Yoga is great for more than just improving flexibility. Szepesi said that many yoga poses, for example a plank pose, use the body’s weight against itself which also benefits strength, stamina and endurance. While yoga can yield many physical benefits, it is really about making that mind-body connection, added Szepesi.
Szepesi’s interest in yoga quickly deepened, and she began practicing different types of yoga, like minyasa, hatha and power-flow yoga. She said the difference between these methods is largely what postures (or asnas as they are referred to in yoga) practitioners do and how they transition between them.
Today, Szepesi primarily teaches and practices akhanda yoga. Szepesi said this a very holistic and traditional type of yoga and closely resembles yoga as it was first taught in India.
In akhanda yoga, practitioners make all six directional movements the spine is able to do, but the sequencing is very balanced to help prevent injury and ensure easy transition, said Szepesi.
Other methods of yoga, like the free-flowing minyasa, can be less balanced and a bit harsher on the body, she added.
Szepesi first got her certification to instruct yoga in 2009. She said she wanted to start teaching as a way to further deepen her experience with yoga and share its benefits. “I just wanted to share it with other people. I saw the benefits from my own body and how I felt and how it affected me.”
One of the things Szepesi said she enjoys most about practicing and teaching akhanda yoga is how she is able to apply its practices to everyday life and teach others to do the same. For example, Szepesi said that certain asnas in yoga can help to identify where people physical hold stress in their bodies and therefore can help them to deal with such issues in everyday life.
Everyone, particularly Albertans, are incredibly busy all the time, said Szepesi. Another enjoyable thing about yoga is that it allows people to take time out to just breathe. “We’re all very busy people. It’s like everyone is on this little treadmill.”
Yoga can also be attractive to people who are not fond of competitive sports.
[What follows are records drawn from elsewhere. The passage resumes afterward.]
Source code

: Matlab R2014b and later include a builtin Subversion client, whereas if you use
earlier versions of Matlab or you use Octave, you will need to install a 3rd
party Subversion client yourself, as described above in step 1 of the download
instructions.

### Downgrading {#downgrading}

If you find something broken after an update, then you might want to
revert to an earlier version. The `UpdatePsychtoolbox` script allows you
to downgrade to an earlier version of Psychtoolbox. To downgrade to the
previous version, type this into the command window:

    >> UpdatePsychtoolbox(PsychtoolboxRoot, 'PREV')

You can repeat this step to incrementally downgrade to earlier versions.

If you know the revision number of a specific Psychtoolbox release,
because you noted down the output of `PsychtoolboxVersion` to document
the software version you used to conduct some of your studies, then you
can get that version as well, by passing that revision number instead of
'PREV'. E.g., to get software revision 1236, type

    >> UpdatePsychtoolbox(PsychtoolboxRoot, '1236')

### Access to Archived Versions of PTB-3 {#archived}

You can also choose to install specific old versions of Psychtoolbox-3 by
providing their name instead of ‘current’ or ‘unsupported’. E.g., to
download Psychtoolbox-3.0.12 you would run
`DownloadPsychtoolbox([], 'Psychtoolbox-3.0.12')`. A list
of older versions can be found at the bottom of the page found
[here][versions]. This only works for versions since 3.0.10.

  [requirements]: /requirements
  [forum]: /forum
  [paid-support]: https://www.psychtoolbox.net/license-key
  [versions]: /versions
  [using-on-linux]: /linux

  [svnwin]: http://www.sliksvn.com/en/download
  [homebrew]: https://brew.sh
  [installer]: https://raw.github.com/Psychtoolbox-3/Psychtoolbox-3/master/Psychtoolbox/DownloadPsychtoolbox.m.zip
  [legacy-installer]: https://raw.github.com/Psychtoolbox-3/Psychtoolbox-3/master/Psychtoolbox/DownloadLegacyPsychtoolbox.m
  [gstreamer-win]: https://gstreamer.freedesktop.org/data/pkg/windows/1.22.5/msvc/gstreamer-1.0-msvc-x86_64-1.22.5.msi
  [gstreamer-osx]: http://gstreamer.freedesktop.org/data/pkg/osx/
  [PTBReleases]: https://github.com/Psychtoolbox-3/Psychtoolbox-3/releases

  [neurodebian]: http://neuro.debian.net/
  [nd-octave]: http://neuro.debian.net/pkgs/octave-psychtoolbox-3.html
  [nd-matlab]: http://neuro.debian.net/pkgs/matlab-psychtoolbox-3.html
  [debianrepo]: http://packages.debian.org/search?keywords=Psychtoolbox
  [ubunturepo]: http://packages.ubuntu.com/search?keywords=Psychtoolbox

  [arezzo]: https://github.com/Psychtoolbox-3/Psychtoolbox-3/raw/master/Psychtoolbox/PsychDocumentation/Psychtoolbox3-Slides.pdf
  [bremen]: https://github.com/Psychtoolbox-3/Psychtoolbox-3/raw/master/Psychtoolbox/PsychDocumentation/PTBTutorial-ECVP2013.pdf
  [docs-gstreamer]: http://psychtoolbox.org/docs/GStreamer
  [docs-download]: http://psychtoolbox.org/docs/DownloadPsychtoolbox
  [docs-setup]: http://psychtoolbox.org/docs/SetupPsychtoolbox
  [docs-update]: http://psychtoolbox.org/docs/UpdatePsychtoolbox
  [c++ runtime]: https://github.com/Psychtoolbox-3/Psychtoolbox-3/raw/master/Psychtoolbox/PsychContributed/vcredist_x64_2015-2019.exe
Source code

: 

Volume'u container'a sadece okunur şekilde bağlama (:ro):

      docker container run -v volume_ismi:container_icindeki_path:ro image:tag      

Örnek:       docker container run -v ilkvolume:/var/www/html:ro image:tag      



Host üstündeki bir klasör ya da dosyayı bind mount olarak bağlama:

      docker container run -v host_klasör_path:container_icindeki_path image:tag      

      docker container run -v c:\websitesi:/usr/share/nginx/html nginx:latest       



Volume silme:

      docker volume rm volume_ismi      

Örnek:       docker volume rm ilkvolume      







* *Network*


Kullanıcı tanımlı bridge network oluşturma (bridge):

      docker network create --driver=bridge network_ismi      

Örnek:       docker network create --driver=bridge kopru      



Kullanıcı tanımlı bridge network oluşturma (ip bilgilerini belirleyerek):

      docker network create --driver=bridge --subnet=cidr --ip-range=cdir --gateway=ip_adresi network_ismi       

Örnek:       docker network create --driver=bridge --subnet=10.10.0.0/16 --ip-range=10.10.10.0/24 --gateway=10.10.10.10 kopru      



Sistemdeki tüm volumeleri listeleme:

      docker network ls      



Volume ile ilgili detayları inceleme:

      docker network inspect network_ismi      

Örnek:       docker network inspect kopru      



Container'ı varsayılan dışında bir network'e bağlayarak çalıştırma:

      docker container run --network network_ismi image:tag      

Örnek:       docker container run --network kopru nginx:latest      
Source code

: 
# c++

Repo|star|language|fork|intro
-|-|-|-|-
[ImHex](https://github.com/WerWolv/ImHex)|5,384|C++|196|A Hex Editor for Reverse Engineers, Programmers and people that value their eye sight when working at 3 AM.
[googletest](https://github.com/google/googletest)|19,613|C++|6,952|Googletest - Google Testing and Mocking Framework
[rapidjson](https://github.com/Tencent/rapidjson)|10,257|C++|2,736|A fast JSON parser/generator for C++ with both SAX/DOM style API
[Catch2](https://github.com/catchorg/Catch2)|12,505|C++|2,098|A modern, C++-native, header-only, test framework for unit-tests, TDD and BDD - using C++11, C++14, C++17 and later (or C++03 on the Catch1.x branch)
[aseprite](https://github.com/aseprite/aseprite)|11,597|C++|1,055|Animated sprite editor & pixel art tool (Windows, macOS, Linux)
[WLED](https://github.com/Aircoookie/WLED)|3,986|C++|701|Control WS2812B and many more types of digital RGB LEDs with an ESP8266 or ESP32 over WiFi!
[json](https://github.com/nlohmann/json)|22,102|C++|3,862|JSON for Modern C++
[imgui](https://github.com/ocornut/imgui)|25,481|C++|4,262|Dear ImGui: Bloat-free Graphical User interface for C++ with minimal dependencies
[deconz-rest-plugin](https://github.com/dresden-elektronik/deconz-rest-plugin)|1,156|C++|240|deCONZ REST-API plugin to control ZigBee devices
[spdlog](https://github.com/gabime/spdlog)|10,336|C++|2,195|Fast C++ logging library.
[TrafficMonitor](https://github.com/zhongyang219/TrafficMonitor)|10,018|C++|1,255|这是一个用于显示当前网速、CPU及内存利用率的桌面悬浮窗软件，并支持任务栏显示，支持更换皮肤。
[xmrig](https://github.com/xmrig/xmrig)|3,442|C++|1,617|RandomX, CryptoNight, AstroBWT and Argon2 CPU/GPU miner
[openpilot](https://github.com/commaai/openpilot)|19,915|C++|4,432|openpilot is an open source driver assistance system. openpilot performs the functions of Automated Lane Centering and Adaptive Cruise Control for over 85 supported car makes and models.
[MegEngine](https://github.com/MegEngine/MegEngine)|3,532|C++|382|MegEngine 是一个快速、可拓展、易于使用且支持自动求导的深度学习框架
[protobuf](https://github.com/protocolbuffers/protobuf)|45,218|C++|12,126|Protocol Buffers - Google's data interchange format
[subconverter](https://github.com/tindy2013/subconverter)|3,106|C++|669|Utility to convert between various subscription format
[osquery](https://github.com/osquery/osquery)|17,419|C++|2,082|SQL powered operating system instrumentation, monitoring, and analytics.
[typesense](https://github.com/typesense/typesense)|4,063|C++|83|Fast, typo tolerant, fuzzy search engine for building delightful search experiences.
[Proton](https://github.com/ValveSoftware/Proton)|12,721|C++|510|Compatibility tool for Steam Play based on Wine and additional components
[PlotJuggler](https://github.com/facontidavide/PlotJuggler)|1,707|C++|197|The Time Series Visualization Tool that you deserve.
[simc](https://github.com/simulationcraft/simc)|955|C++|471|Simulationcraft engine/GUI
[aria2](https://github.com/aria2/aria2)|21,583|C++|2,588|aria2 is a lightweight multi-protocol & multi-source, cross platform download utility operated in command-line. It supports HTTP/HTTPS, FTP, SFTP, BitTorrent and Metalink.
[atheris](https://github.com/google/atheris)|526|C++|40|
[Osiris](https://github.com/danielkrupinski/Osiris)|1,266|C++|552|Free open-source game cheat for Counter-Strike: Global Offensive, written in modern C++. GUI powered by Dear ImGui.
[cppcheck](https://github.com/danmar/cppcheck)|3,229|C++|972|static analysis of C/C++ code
Szepesi said it can cater to people of any age, fitness and skill level and is completely non-competitive. She added that while there is nothing wrong with competition, it’s nice to be able to do something where competition is not necessary.
In addition to her main practice, akhanda yoga, Szepesi also teaches restorative yoga, which is beneficial for those who have suffered sport injuries. Szepesi said it is a good way to get people re-introduced to physical activity very gently.